Text under study: Begin

A boat or vessel, with oars and lateen sails, used in the Mediterranean. It has this peculiarity, that the helm may be applied to the head or stern, as occasion requires. Mar. Dict. Encyc.

FEL'WORT, n.

A plant, a species of Gentian.

FE'MALE, a.

  1. Noting the sex which produces young; not male; as, a female bee.
  2. Pertaining to females; as, a female hand or heart; female tenderness. To the generous decision of female mind, we owe the discovery of America. Belknap.
  3. Feminine; soft; delicate; weak. Female rhymes, double rhymes, so called from the French, in which language they end in e feminine.

FE'MALE, n. [Fr. femelle; L. femella; Arm. femell; Fr. femme, woman; San. vama, vamani, a woman. See Feminine.]

  1. Among animals, one of that sex which conceives and brings forth young.
  2. Among plants, that which produces fruit; that which bears the pistil and receives the pollen of the male flowers.

FE'MALE-FLOW-ER, n.

In botany, a flower which is furnished with the pistil, pointal, or female organs.

FE'MALE-PLANT, n.

A plant which produces female flowers.

FE'MALE-SCREW, n.

A screw with grooves or channels.

FEME-CO-VERT, or FEMME-CO-VERT, n. [Fr.]

A married woman, who is under covert of her baron or husband.

FEME-SOLE, or FEMME-SOLE, n.

An unmarried woman. Femme-sole merchant, a woman who uses a trade alone, or without her husband.

FEM-I-NAL'I-TY, n.

The female nature. Brown.

FEM'I-NATE, a.

Feminine. [Not in use.] Ford.

FEM'I-NINE, a. [Fr. feminin; L. femininus, from femina, woman. The first syllable may be and probably is from wemb or womb, by the use of f for w; the b not being radical. The last part of the word is probably man, quasi, femman, womb-man.]

  1. Pertaining to a woman, or to women, or to females; as, the feminine sex.
  2. Soft; tender; delicate. Her heavenly form / Angelic, but more soft and feminine. Milton.
  3. Effeminate; destitute of manly qualities. Ralegh.
  4. In grammar, denoting the gender or words which signify females, or the terminations of such words. Words are said to be of the feminine gender, when they denote females, or have the terminations proper to express females in any given language. Thus in Latin, dominus, a lord, is masculine; but domina, is mistress, a female. Milton uses feminine as a noun, for female.

FEM'IN-INE-LY, adv.

In a feminine manner.

FEM'IN-ISM, n.

The qualities of females.

FEM-IN'I-TY, n.

The quality of the female sex. [Not used.] Spenser.

FEM'I-NIZE, v.t.

To make womanish. [Not used.] More.

FEM'O-RAL, a. [L. femoralis, from femur, the thigh.]

Belonging to the thigh; as, the femoral artery.

FEN, n. [Sax. fen or fenn; D. veen; Arm. fenna, to overflow; W. fynu, to abound, to produce; hence L. fons, Eng. fountain.]

Low land overflowed, or covered wholly or partially with water, but producing sedge, coarse grasses, or other aquatic plants; boggy land; a moor or marsh. A long canal the muddy fen divides.

Text under study: End

> _Your tasks_
1 > Reproduce the listing exactly, from its first line through the line containing "Библия катастроф", with both of those lines included.
2 > Carry the dictionary entries onward from the last line shown.

Material supplied: Begin

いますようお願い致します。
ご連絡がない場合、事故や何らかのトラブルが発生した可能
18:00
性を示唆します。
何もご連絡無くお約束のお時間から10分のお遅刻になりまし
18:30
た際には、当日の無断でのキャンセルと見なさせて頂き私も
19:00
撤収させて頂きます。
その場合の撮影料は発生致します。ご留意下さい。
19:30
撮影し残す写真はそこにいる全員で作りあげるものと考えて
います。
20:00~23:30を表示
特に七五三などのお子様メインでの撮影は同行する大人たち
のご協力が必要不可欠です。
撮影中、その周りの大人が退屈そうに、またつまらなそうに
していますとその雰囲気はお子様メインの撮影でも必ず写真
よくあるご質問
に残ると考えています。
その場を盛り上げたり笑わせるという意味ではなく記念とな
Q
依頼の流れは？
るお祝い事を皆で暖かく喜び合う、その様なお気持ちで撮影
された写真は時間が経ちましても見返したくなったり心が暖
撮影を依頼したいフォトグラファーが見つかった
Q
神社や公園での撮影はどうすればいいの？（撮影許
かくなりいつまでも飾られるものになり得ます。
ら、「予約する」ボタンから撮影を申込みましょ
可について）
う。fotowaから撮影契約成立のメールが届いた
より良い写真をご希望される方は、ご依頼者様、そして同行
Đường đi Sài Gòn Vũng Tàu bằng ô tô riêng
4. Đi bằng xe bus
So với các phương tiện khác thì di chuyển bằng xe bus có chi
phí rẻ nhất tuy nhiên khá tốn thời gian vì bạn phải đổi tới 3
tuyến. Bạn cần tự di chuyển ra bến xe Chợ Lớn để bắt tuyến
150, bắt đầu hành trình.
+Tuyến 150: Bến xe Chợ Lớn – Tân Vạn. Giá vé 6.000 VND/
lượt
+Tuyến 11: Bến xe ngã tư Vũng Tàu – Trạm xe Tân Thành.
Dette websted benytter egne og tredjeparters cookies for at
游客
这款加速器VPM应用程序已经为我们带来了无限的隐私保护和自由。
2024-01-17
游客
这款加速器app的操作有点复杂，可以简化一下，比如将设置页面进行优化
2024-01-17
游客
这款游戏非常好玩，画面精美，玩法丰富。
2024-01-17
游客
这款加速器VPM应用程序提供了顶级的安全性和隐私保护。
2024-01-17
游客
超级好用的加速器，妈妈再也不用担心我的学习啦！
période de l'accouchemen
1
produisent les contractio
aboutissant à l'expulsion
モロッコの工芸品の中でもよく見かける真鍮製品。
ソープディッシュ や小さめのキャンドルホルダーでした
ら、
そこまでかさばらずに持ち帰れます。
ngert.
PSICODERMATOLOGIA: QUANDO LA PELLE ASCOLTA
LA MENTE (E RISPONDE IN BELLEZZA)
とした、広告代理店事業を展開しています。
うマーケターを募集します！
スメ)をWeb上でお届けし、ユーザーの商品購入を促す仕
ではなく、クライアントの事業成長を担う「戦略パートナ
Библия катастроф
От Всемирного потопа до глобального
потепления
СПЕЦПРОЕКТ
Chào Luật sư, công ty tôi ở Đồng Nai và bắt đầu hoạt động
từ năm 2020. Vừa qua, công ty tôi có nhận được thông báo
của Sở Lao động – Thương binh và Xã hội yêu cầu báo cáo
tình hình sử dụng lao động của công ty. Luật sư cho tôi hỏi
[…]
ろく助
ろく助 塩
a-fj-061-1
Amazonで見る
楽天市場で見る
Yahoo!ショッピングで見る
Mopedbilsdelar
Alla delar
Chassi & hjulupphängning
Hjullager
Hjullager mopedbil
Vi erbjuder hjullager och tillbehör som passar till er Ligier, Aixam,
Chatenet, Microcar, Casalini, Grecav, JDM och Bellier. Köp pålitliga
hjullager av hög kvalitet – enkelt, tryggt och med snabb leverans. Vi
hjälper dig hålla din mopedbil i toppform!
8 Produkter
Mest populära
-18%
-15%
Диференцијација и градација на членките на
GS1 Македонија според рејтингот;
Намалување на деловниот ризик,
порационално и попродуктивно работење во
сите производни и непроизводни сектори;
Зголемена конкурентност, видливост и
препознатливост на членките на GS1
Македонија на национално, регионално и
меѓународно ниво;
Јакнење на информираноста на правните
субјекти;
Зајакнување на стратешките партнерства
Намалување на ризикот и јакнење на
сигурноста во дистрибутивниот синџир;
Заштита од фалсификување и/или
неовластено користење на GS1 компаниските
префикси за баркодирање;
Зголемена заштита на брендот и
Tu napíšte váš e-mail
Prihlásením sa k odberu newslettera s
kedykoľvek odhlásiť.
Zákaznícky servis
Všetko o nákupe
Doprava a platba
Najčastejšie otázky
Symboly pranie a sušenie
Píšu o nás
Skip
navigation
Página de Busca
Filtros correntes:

Material supplied: End

> _Response list_
1 >
いますようお願い致します。
ご連絡がない場合、事故や何らかのトラブルが発生した可能
18:00
性を示唆します。
何もご連絡無くお約束のお時間から10分のお遅刻になりまし
18:30
た際には、当日の無断でのキャンセルと見なさせて頂き私も
19:00
撤収させて頂きます。
その場合の撮影料は発生致します。ご留意下さい。
19:30
撮影し残す写真はそこにいる全員で作りあげるものと考えて
います。
20:00~23:30を表示
特に七五三などのお子様メインでの撮影は同行する大人たち
のご協力が必要不可欠です。
撮影中、その周りの大人が退屈そうに、またつまらなそうに
していますとその雰囲気はお子様メインの撮影でも必ず写真
よくあるご質問
に残ると考えています。
その場を盛り上げたり笑わせるという意味ではなく記念とな
Q
依頼の流れは？
るお祝い事を皆で暖かく喜び合う、その様なお気持ちで撮影
された写真は時間が経ちましても見返したくなったり心が暖
撮影を依頼したいフォトグラファーが見つかった
Q
神社や公園での撮影はどうすればいいの？（撮影許
かくなりいつまでも飾られるものになり得ます。
ら、「予約する」ボタンから撮影を申込みましょ
可について）
う。fotowaから撮影契約成立のメールが届いた
より良い写真をご希望される方は、ご依頼者様、そして同行
Đường đi Sài Gòn Vũng Tàu bằng ô tô riêng
4. Đi bằng xe bus
So với các phương tiện khác thì di chuyển bằng xe bus có chi
phí rẻ nhất tuy nhiên khá tốn thời gian vì bạn phải đổi tới 3
tuyến. Bạn cần tự di chuyển ra bến xe Chợ Lớn để bắt tuyến
150, bắt đầu hành trình.
+Tuyến 150: Bến xe Chợ Lớn – Tân Vạn. Giá vé 6.000 VND/
lượt
+Tuyến 11: Bến xe ngã tư Vũng Tàu – Trạm xe Tân Thành.
Dette websted benytter egne og tredjeparters cookies for at
游客
这款加速器VPM应用程序已经为我们带来了无限的隐私保护和自由。
2024-01-17
游客
这款加速器app的操作有点复杂，可以简化一下，比如将设置页面进行优化
2024-01-17
游客
这款游戏非常好玩，画面精美，玩法丰富。
2024-01-17
游客
这款加速器VPM应用程序提供了顶级的安全性和隐私保护。
2024-01-17
游客
超级好用的加速器，妈妈再也不用担心我的学习啦！
période de l'accouchemen
1
produisent les contractio
aboutissant à l'expulsion
モロッコの工芸品の中でもよく見かける真鍮製品。
ソープディッシュ や小さめのキャンドルホルダーでした
ら、
そこまでかさばらずに持ち帰れます。
ngert.
PSICODERMATOLOGIA: QUANDO LA PELLE ASCOLTA
LA MENTE (E RISPONDE IN BELLEZZA)
とした、広告代理店事業を展開しています。
うマーケターを募集します！
スメ)をWeb上でお届けし、ユーザーの商品購入を促す仕
ではなく、クライアントの事業成長を担う「戦略パートナ
Библия катастроф

2 >
FEN'-BER-RY, n.

A kind of blackberry. Skinner.

FEN'-BORN, a.

Born or produced in a fen. Milton.

FENCE, n. [fens. See Fend.]

  1. A wall, hedge, ditch, bank or line of posts and rails, or of boards or pickets, intended to confine beasts from straying, and to guard a field from being entered by cattle, or from other encroachments. A good farmer has good fences about his farm; an insufficient fence is evidence of bad management. Broken windows and poor fences are evidences of idleness or poverty or of both.
  2. A guard; any thing to restrain entrance; that which defends from attack, approach or injury; security; defense. A fence betwixt us and the victor's wrath. Addison.
  3. Fencing, or the art of fencing; defense. Shak.
  4. Skill in fencing or defense. Ring-fence. A fence which encircles a whole estate.

FENCE, v.i.

  1. To practice the art of fencing; to use a sword or foil, for the purpose of learning the art of attack and defense. To fence well is deemed a useful accomplishment for military gentlemen.
  2. To fight and defend by giving and avoiding blows or thrusts. They fence and push, and, pushing, loudly roar, / Their dewlaps and their aides are bathed in gore. Dryden.
  3. To raise a fence; to guard. It is difficult to fence against unruly cattle.

FENCE, v.t. [fens.]

  1. To inclose with a hedge, wall, or any thing that prevents the escape or entrance of cattle; to cure by an inclosure. In New England, farmers, for the most part, fence their lands with posts and rails, or with, stone walls. In England, lands are usually fenced with hedges and ditches. He hath fenced my way that I can not pass. Job xix.
  2. To guard; to fortify. So much of adder's wisdom I have learnt, / To fence my car against thy sorceries. Milton.

FEN'CED, pp.

Inclosed with a fence; guarded; fortified.

FENCE-FUL, a. [fens'ful.]

Affording defense. Congreve.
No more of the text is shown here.